Your task ▸
Look through the data below for the line with "15: (149, 489)", and transcribe it exactly together with each line after it up to and including the line with "39: (546, 474)". Give nothing else.

(Saved entries)
# # #

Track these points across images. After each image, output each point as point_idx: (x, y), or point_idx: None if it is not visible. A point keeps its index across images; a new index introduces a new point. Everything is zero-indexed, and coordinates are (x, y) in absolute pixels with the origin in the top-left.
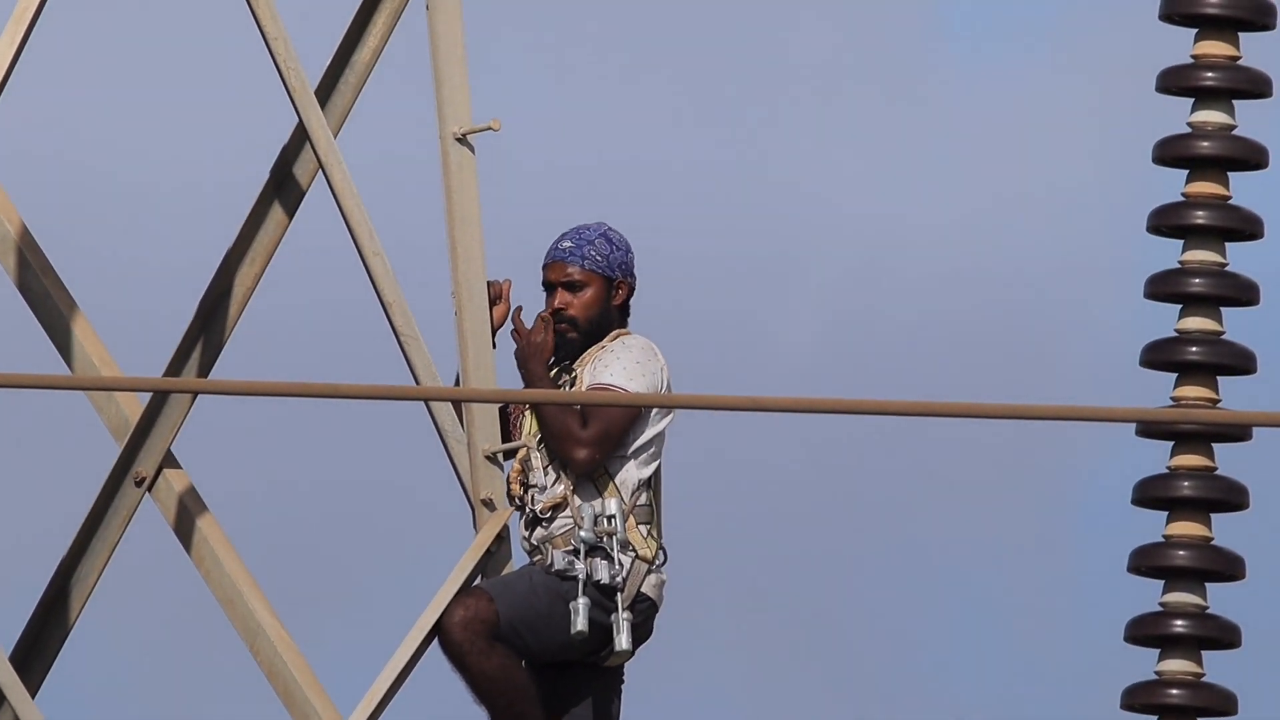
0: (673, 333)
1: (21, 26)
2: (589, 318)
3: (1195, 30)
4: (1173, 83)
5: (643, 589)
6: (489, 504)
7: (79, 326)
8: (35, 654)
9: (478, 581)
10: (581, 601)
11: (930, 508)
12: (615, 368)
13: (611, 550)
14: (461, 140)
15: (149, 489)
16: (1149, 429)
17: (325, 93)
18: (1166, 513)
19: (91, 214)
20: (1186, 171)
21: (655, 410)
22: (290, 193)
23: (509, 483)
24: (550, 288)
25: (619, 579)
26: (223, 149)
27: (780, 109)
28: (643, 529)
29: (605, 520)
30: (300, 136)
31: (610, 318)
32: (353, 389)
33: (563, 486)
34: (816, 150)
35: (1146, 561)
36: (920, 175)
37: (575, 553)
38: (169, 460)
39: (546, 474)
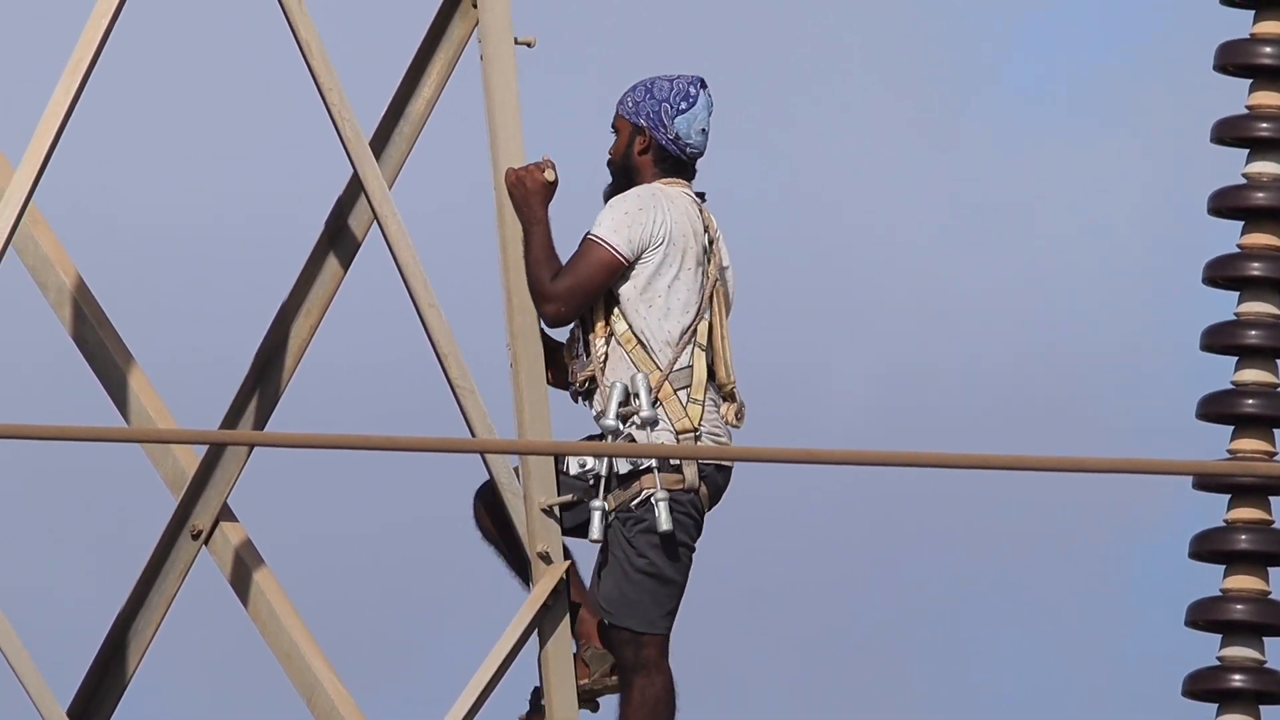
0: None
1: (76, 77)
2: (614, 163)
3: (1250, 80)
4: (1227, 133)
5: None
6: (545, 557)
7: (135, 379)
8: (93, 707)
9: None
10: (595, 505)
11: (986, 562)
12: (604, 216)
13: (636, 431)
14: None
15: (205, 542)
16: (1206, 482)
17: (380, 144)
18: (1224, 566)
19: (147, 266)
20: (1242, 223)
21: (643, 248)
22: (345, 244)
23: (566, 359)
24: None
25: (643, 463)
26: (277, 201)
27: (830, 161)
28: (681, 395)
29: (633, 399)
30: (355, 188)
31: (633, 165)
32: (409, 441)
33: (592, 363)
34: (864, 203)
35: (1204, 615)
36: (973, 227)
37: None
38: (225, 513)
39: (584, 346)
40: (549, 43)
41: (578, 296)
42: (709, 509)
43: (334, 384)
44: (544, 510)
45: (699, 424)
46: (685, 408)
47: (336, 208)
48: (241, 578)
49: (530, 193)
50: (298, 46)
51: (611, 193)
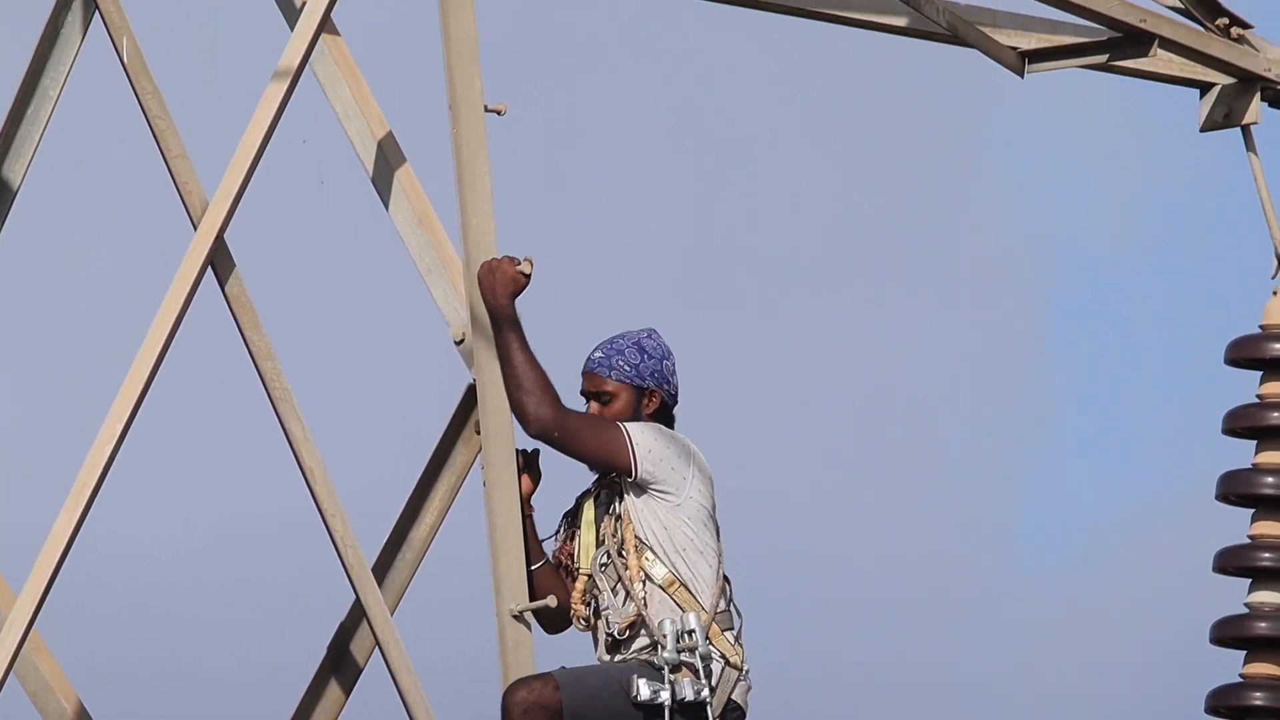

# # #

Exercise response ▸
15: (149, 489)
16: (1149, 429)
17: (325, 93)
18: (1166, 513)
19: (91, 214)
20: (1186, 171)
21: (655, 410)
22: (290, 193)
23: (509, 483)
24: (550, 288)
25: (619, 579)
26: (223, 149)
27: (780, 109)
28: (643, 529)
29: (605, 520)
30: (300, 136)
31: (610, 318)
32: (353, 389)
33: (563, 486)
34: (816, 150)
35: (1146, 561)
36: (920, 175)
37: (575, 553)
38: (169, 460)
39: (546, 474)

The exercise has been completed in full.